Маруся тем временем, промокнув глаза уголком фартука, продолжала:
— Мама родная! Как крутанется Ганс на одной ноге назад к калитке: дерг, дерг! С перепугу не сообразил, что надо сначала щеколду откинуть. А Букет тут как тут. Бросил Ганс корзины, сиганул через ограду и — штанами зацепился. Одна нога, значит, на улице, а другой пес играется. Пока Супрун не прибежал на шум да из беды не вызволил.
— Досталось старику?
— Вызывали в комендатуру. Супрун уже и крест на себе поставил, есть там такие, что жизни лишат запросто. Но вот под вечер объявляется. «Обошлось, говорит, приказали отхожее место соорудить во дворе комендатуры. А мне-то что? Эта штука ох как бывает нужна!»
Теперь уже смеялся и Гнат Петрович.
После этого разговора как-то теплее взгляд стал у Маруси. Не корила уже едким словом Бугрова.
Гнату Петровичу предстояло разыскать человека по фамилии Маковей, но спешить с этим делом ему было не с руки. Завтра пойдет сначала к старосте, зарегистрируется. Марусе будет спокойнее, да и ему нет нужды рисковать. Поначалу нелишне осмотреться.
6
Умерла...
На полке чадила сальная свеча. Молча хлопотала Маруся, по небеленым стенам сарая метались неспокойные тени. Грицко застыл у порога, боялся подойти к матери.
Умерла...
Заплакать бы. Куда девались слезы? Лишь тяжелый, горячий комок сдавил дыхание, застрял в горле и не хочет вырваться наружу. А может, это сердце рвется из груди?
Умерла...
«Где ты, отец? Почему не спешишь домой? Ты же обещал! Зря на меня надеялся, не сберег я маму, не сберег...»
Широко открытыми глазами бессмысленно глядел в темный угол, страшно было посмотреть в ту сторону, где лежала мать, и все же краешком ока видел что-то белое, неподвижное.
— Ты, мальчик, беги в мою хату, — ласково молвила Маруся. — Иди, а я позову женщин.
...Глухая ночь лежала над Черной Криницей. Небо, наверное, укрыли густые тучи, потому что не было видно ни одной звездочки. Солдаты утихомирились, ни шума, ни ругани. Лишь в одном дворе тарахтел двигатель да моргал круглым глазом фонарь.
Грицку не раз приходилось играть в «белых» и «красных». Разделятся, бывало, с ребятами на две кучки и ведут бои. Ходил в ночную разведку, ползал по-пластунски, как делали это в кино красноармейцы, бежал в атаку. Случалось после таких «жестоких боев» приносить домой и синяки. Царапина, синяк — не беда. Плохо, если навалятся двое или трое, скрутят руки и скажут: в плен взяли... У ребят нет большего позора.
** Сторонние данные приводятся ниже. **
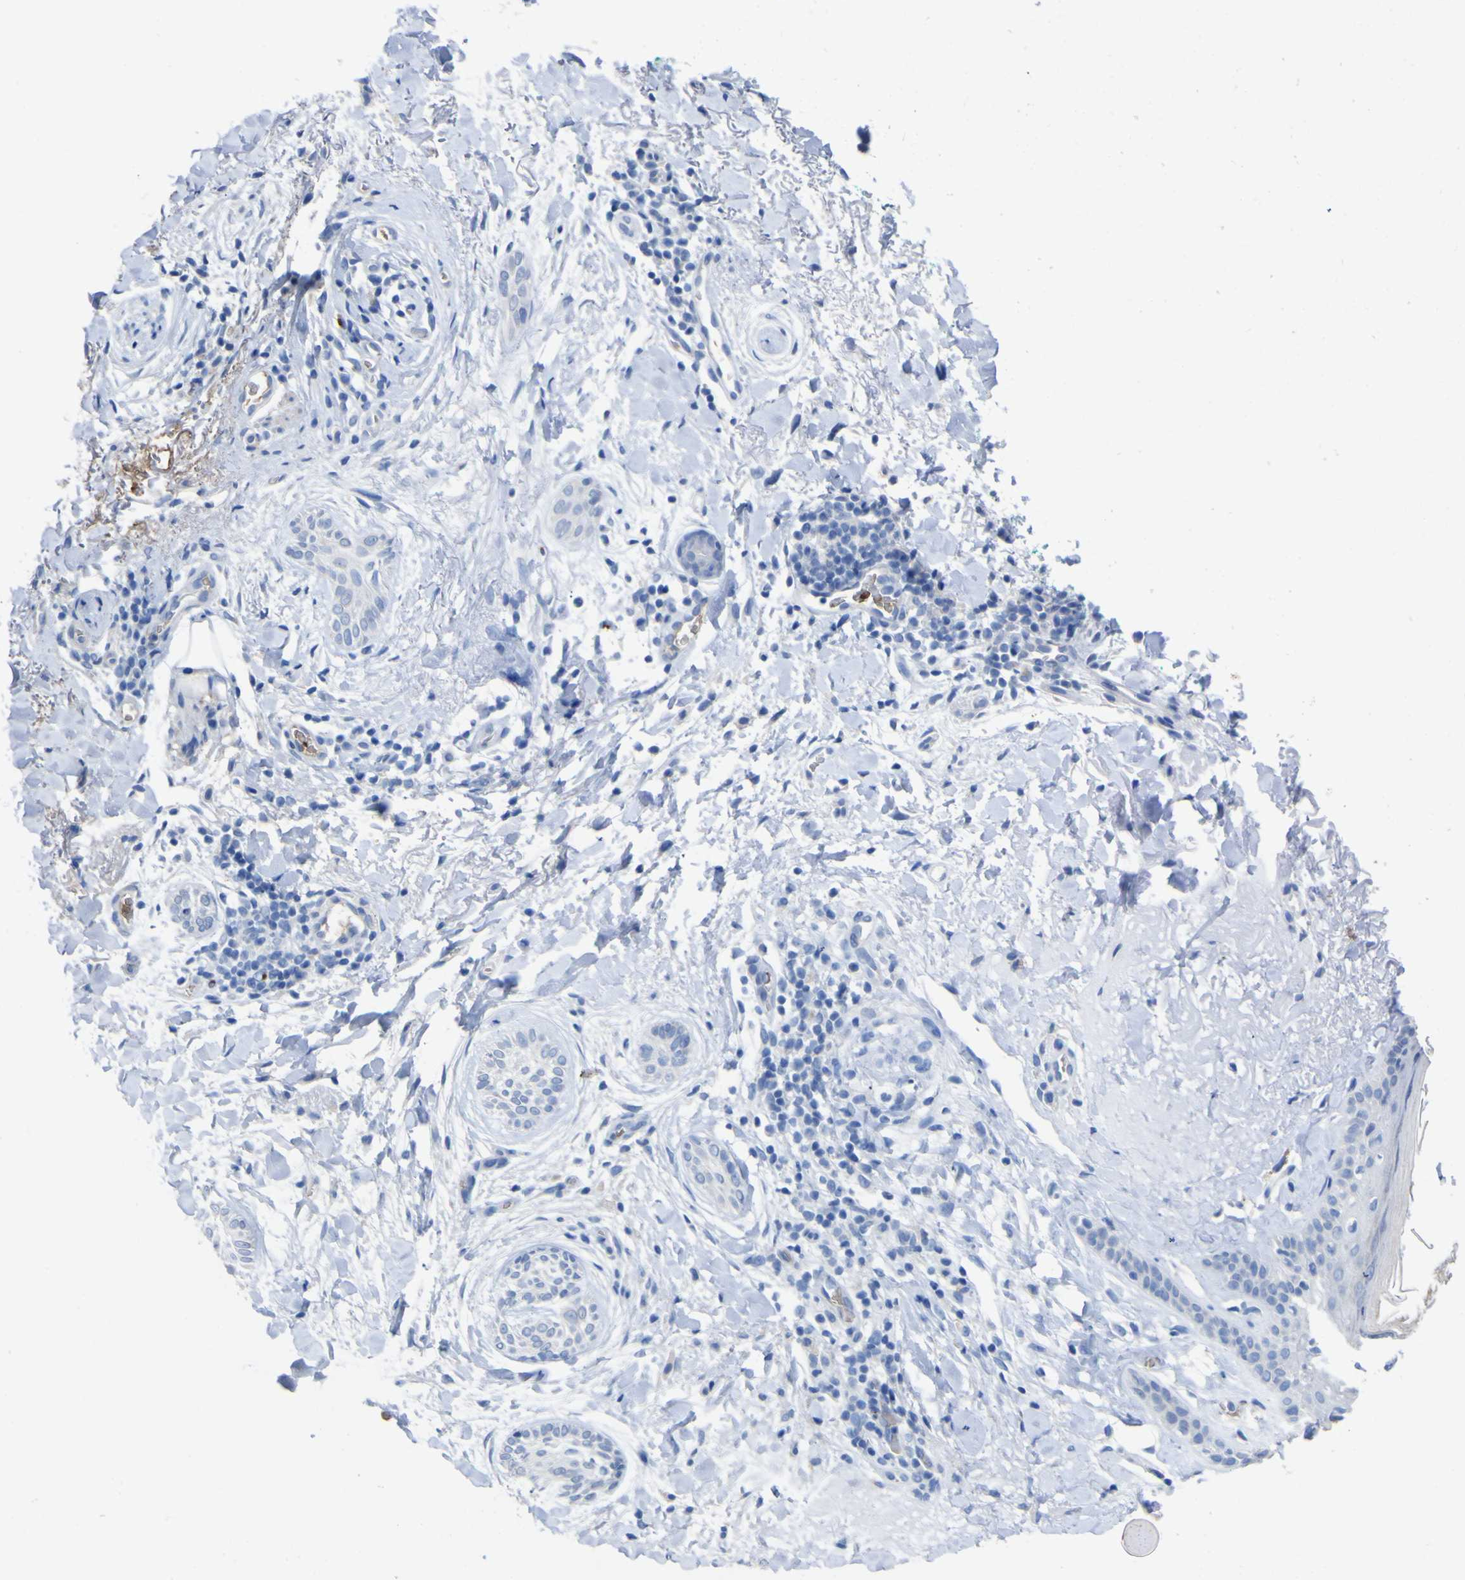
{"staining": {"intensity": "negative", "quantity": "none", "location": "none"}, "tissue": "skin cancer", "cell_type": "Tumor cells", "image_type": "cancer", "snomed": [{"axis": "morphology", "description": "Normal tissue, NOS"}, {"axis": "morphology", "description": "Basal cell carcinoma"}, {"axis": "topography", "description": "Skin"}], "caption": "Immunohistochemistry histopathology image of human basal cell carcinoma (skin) stained for a protein (brown), which displays no expression in tumor cells.", "gene": "GCM1", "patient": {"sex": "female", "age": 71}}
Тайком пробирался Грицко и сейчас, как прежде в игре. Впрочем, не совсем так, ведь это не игра и вокруг не ребята с сельской улицы, а настоящие враги, фашисты. Те, кто довели до смерти мать, кто вызвал на бой отца...
Вот и пустырь. Небольшой ров с топким днищем, а за ним длинный ряд понтонов. Подполз совсем близко и тут же испуганно отдернул руку. Показалось, что коснулся лягушки, холодной и мокрой. Пересилив страх, навалился животом на резину и замер, потому что качнулась она и зашуршала, как живая.
Часовой у машины то ли шум уловил, то ли просто так скользнул лучом фонарика вдоль понтонов.
— Вер ист дорт?
Сердце колотилось гулко. Грицко лежал, притаившись, пока не наступила опять тишина. Тогда крепче сжал в руках шило и изо всех сил загнал его чудищу в бок, в податливо-мягкое тело. Переползал от понтона к понтону, колол, ковырял, поддевал острием, пока не устали руки. Пожалуй, еще никогда, ни в одной своей ребячьей затее так не старался.
«Это вам за маму! За маму», — мысленно приговаривал Грицко, чуть не плача...
На рассвете немецкие понтонеры шумно засобирались в дорогу, грузили просохшие резиновые «колбасы», бранились спросонья. Из курятника вылез все тот же немец в голубых подтяжках, деловито покопался в кабине своей машины и принялся выкладывать из карманов яйца в чемоданчик. Несколько штук не поместилось, он покрутил их в руках, о чем-то раздумывая, потряс возле уха и, ловко стукая о подножку, одно за другим отправил в рот.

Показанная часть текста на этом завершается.